By Stephen DravisiBerkshires Staff
WILLIAMSTOWN, Mass. — The Planning Board on Tuesday agreed in principle to most of the waivers sought by Northern Berkshire Habitat for Humanity to build five homes on a Summer Street parcel.
 
But the planners strongly encouraged the non-profit to continue discussions with neighbors to the would-be subdivision to resolve those residents' concerns about the plan.
 
The developer and the landowner, the town's Affordable Housing Trust, were before the board for the second time seeking an OK for the preliminary subdivision plan.

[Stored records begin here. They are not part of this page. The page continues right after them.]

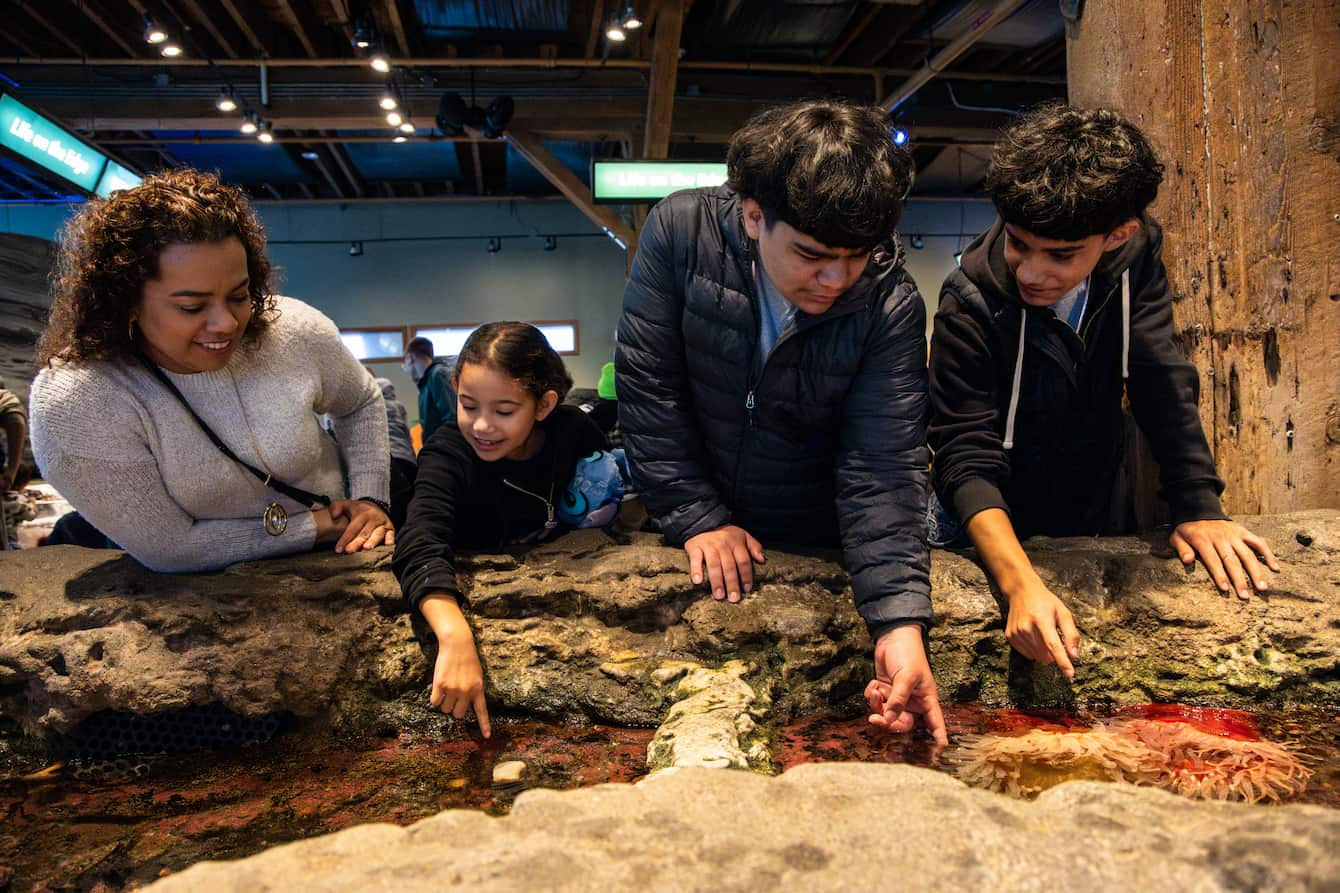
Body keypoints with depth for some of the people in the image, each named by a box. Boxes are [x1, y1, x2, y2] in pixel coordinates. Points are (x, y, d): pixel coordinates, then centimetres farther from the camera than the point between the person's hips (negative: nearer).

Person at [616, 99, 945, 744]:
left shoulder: (891, 303, -20)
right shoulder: (681, 230, -19)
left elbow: (885, 469, -24)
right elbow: (646, 388, -15)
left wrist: (900, 622, -34)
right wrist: (698, 519, -18)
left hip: (818, 548, 0)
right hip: (697, 546, 1)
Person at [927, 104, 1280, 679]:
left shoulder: (1135, 253, -15)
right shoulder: (970, 304, -29)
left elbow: (1162, 381, -12)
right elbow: (966, 458, -32)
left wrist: (1200, 506, -22)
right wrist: (1021, 584, -46)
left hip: (1092, 523, 4)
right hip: (991, 529, -4)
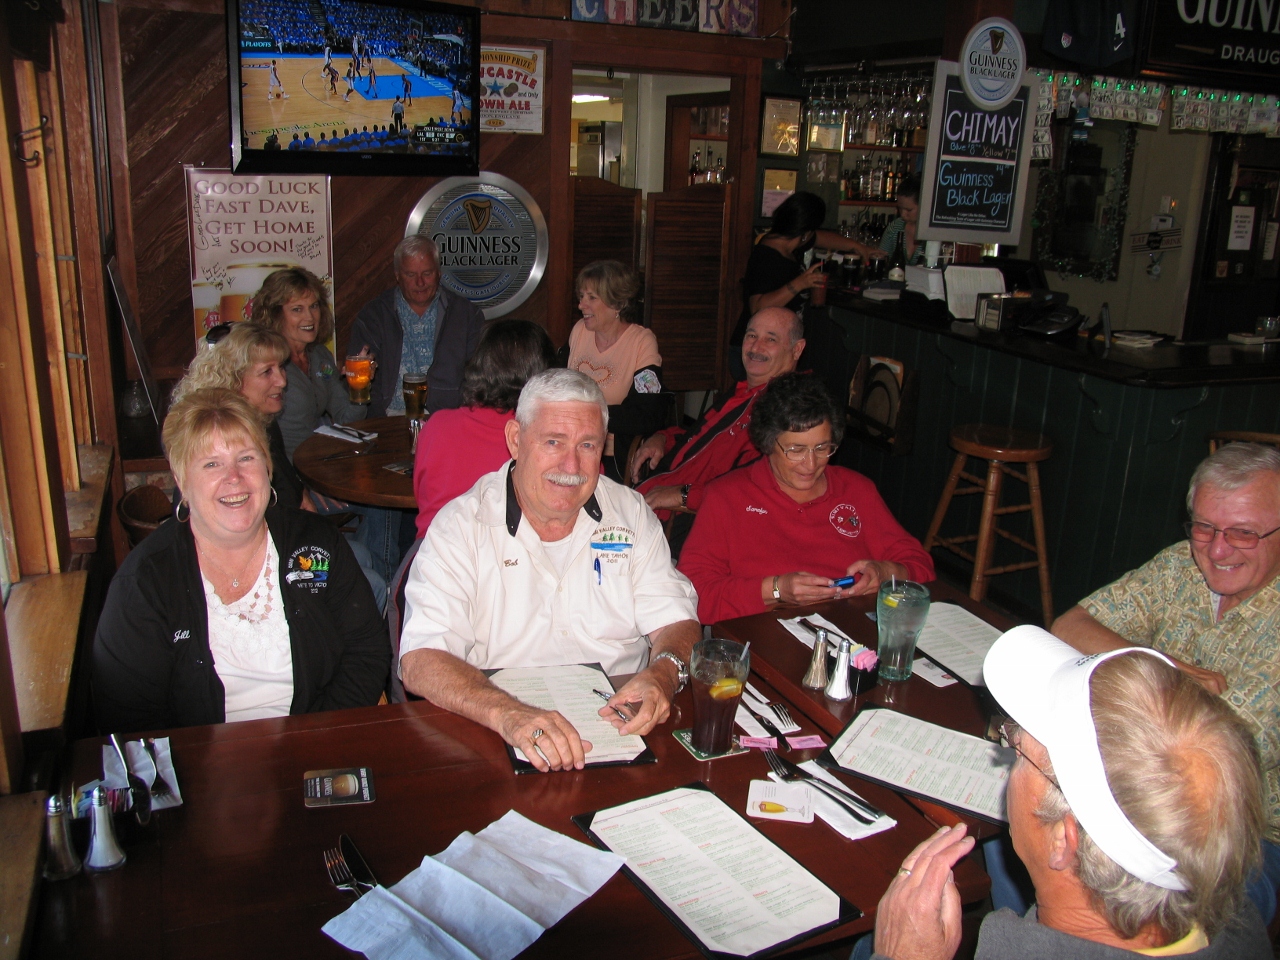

The goal of the preliminary approval process is to allow developers to have a dialogue with the board and stakeholders to identify issues that may come up if and when NBHFH brings a formal subdivision proposal back to the Planning Board.
 
Habitat has identified 11 potential waivers from the town's subdivision bylaw that it would need to build five single-family homes and a short access road from Summer Street to the new quarter-acre lots on the 1.75-acre lot the trust purchased in 2015.
 
Most of the waivers were received positively by the planners in a series of non-binding votes.
 
One, a request for relief from the requirement for granite or concrete monuments at street intersections, was rejected outright on the advice of the town's public works directors.
 
Another, a request to use open drainage to manage stormwater, received what amounted to a conditional approval by the board. The planners noted DPW Director Craig Clough's comment that while open drainage, per se, is not an issue for his department, he advised that said rain gardens not be included in the right of way, which would transfer ownership and maintenance of said gardens to the town.